(Source data)
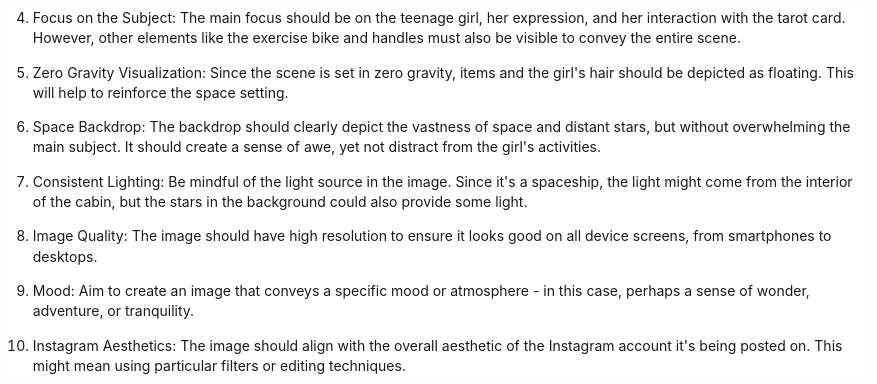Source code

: 4. Focus on the Subject: The main focus should be on the teenage girl, her expression, and her interaction with the tarot card. However, other elements like the exercise bike and handles must also be visible to convey the entire scene.

5. Zero Gravity Visualization: Since the scene is set in zero gravity, items and the girl's hair should be depicted as floating. This will help to reinforce the space setting.

6. Space Backdrop: The backdrop should clearly depict the vastness of space and distant stars, but without overwhelming the main subject. It should create a sense of awe, yet not distract from the girl's activities.

7. Consistent Lighting: Be mindful of the light source in the image. Since it's a spaceship, the light might come from the interior of the cabin, but the stars in the background could also provide some light.

8. Image Quality: The image should have high resolution to ensure it looks good on all device screens, from smartphones to desktops.

9. Mood: Aim to create an image that conveys a specific mood or atmosphere - in this case, perhaps a sense of wonder, adventure, or tranquility.

10. Instagram Aesthetics: The image should align with the overall aesthetic of the Instagram account it's being posted on. This might mean using particular filters or editing techniques.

■ The problem ■
Rewrite the source data from its first line through the line containing "7. Consistent Lighting: Be", replacing "tarot card" with "crystal ball" and changing nothing else. Omit the pictures from your answer.

■ Output of the exercise ■
Source code

: 4. Focus on the Subject: The main focus should be on the teenage girl, her expression, and her interaction with the crystal ball. However, other elements like the exercise bike and handles must also be visible to convey the entire scene.

5. Zero Gravity Visualization: Since the scene is set in zero gravity, items and the girl's hair should be depicted as floating. This will help to reinforce the space setting.

6. Space Backdrop: The backdrop should clearly depict the vastness of space and distant stars, but without overwhelming the main subject. It should create a sense of awe, yet not distract from the girl's activities.

7. Consistent Lighting: Be mindful of the light source in the image. Since it's a spaceship, the light might come from the interior of the cabin, but the stars in the background could also provide some light.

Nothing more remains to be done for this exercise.